- _Directions_:
For the data below, give the number of lines containing "לוינס" and nothing more.

- _Data records_:
⟨

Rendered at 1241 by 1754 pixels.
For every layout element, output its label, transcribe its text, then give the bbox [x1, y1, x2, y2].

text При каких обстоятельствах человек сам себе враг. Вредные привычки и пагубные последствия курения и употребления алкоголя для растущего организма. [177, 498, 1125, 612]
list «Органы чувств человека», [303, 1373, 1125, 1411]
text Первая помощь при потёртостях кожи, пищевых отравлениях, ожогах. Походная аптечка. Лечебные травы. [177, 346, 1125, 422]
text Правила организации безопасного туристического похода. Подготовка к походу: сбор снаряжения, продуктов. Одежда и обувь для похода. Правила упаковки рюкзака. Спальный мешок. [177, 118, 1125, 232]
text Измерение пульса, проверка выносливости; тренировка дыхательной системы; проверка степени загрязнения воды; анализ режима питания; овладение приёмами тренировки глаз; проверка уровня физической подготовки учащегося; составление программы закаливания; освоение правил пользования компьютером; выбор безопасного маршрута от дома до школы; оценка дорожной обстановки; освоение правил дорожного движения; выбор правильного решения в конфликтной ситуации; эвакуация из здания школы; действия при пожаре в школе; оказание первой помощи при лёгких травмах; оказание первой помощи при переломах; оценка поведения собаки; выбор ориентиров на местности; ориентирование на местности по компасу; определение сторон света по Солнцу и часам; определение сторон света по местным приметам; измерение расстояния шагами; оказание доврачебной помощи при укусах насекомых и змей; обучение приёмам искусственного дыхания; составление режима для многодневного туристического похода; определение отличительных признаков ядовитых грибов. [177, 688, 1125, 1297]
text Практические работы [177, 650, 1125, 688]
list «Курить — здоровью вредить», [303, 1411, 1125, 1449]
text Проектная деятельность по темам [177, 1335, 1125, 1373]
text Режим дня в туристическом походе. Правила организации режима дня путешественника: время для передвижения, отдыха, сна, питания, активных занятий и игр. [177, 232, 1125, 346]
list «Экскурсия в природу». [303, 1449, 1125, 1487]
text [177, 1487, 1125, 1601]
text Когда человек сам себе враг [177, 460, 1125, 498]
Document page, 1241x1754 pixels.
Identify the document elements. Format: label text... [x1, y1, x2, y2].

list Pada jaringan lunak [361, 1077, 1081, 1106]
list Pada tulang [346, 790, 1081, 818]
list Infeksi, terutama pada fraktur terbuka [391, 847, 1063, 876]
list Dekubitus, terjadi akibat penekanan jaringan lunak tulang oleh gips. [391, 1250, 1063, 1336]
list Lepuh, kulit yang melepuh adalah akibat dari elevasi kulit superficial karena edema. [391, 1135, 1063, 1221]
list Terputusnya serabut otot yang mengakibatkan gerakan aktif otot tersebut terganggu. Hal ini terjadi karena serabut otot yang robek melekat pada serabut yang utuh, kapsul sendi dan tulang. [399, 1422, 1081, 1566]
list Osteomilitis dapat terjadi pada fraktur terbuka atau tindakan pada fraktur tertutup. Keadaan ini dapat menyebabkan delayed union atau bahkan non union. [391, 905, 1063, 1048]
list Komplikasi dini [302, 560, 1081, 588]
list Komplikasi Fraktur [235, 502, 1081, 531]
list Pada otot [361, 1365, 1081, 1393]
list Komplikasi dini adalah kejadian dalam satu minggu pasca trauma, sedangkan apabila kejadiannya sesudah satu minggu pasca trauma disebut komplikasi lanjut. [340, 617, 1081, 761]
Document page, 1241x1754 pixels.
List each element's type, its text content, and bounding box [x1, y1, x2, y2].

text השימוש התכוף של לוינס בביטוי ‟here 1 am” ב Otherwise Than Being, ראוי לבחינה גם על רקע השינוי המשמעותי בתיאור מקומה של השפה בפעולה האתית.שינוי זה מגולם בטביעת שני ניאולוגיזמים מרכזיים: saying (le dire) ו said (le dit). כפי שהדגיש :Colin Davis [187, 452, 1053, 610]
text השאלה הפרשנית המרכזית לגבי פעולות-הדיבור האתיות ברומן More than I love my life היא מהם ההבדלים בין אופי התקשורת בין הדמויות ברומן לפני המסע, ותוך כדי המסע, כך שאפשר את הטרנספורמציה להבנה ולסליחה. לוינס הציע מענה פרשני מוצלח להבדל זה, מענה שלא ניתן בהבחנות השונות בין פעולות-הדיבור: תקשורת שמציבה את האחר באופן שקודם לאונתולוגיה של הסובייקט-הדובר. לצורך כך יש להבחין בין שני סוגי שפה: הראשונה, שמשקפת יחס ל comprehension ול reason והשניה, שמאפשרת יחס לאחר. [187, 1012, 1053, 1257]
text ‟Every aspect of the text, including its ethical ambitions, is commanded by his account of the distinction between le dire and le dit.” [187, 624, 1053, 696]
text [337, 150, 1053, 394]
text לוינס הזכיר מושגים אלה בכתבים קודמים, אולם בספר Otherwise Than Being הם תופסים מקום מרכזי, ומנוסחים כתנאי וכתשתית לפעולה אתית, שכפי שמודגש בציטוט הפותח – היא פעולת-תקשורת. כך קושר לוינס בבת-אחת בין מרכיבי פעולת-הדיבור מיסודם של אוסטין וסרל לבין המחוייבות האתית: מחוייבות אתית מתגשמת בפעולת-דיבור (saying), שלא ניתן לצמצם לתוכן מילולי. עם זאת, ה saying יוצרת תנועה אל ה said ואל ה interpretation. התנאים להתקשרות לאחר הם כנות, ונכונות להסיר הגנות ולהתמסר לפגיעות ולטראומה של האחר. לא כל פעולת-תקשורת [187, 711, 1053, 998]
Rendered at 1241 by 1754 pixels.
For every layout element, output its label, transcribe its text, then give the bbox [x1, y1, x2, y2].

⟩

- _Completed task_:
3